Wilfrid’s day job was as a pharmacist, but in his spare time he walked and marked the footpaths on maps with a camel hair brush and green ink, as it was in the days before footpaths were marked on the Ordnance Survey maps.  The first map of Suffolk he drew was Beccles which he’d visited on holiday from London.  

 

He told us that he watched a programme on Scott of the Antarctic as a boy and decided he wanted to be an explorer - and so he was, but in East Anglia rather than Antarctica.  His work has contributed to the maintenance, survival and continued existence of so many footpaths and it is thanks to him that much of the paths and byways look the way they do.  He has been influential in the preservation of walkers’ rights.  

Wilfrid’s work is renowned far beyond the borders of our county.  The maps are renowned for their sometimes acerbic and blunt comments: ‘Fallen Signposts: the walker who takes wire, string and pliers, and re-erects these, will earn the gratitude of those who follow’.  Brambles would be less of a problem if more walkers carried secateurs.

 Born in 1929, his family came to live in Beccles in 1939 although his father remained working as a pharmacist in London until he bought a chemist’s shop in Halesworth in 1940.  Wilfrid remembers travelling on the bus in London and studying the free maps of London bus, tram and trolleybus routes. 

Wilfrid followed his father into the pharmacy trade, working first in his father’s shop in Halesworth, and then running the Aldeburgh chemist. He found Aldeburgh less friendly than Halesworth due to “demanding retired population”. 

He did much to get footpaths that had been closed reopened and campaigned vigorously, coming up against landowners, farmers, gamekeepers and parish councils. Often, he noted, people who were subject of his complaints were often also his pharmacy customers.  He joined the Ramblers Association in 1962, becoming an active campaigner for rights of way.  In those days, Wilfrid explains, people were laughed at in 1960s for regarding walking as a recreation.  When he drew the first map of the Aldeburgh/Leiston area, the Aldeburgh stationer would not sell them and it was the ironmonger John Payne who agreed to take them.

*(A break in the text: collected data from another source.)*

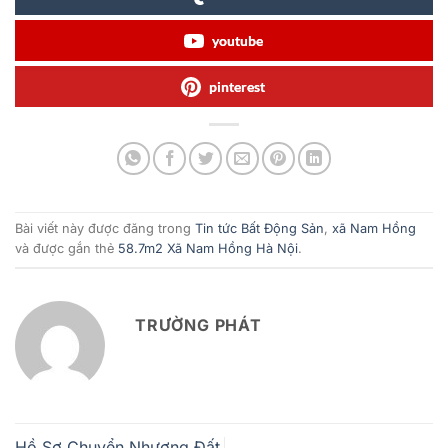
youtube
pinterest
Bài viết này được đăng trong
Tin tức Bất Động Sản
,
xã Nam Hồng
và được gắn thẻ
58.7m2 Xã Nam Hồng Hà Nội
.
TRƯỜNG PHÁT
Hồ Sơ Chuyển Nhượng Đất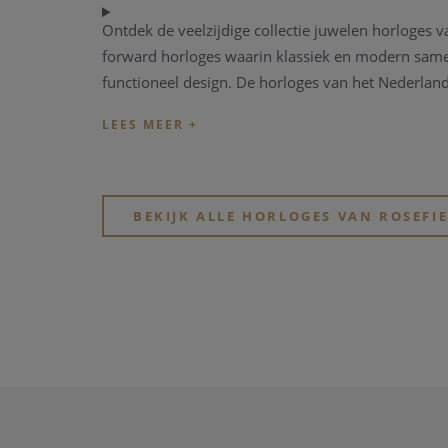
Ontdek de veelzijdige collectie juwelen horloges 
forward horloges waarin klassiek en modern samen
functioneel design. De horloges van het Nederlan
BEKIJK ALLE HORLOGES VAN ROSEFI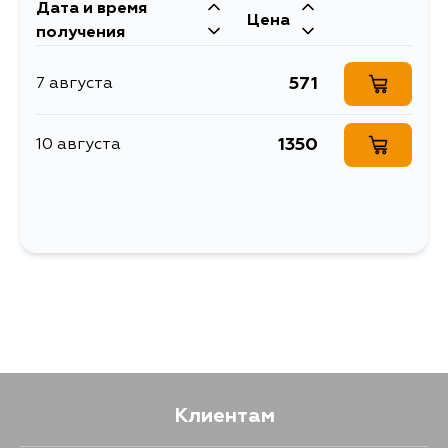
Дата и время
Цена
получения
571
7 августа
1350
10 августа
Клиентам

In 1980 he retired from pharmacy to concentrate on his maps.   He started with drawing maps around Aldeburgh and Halesworth.  He drew a rough map of the Halesworth area, producing 100 copies on a friend’s duplicating machine.  He gummed each pair of pages together by hand and put them on sale in the shop for 10p.  Those 100 soon sold out and he reprinted 250, then 1000.  The Westleton area map was the first to be reprinted, not duplicated.  By now he must have sold 100s of thousands of maps.

One of the charms of the map is Wilfrid’s determination to preserve ancient local names of footpaths on all maps for posterity.  He feels we should feel ourselves custodians of these ancient rights of way.

In 2025 Wilfrid George received the Suffolk medal.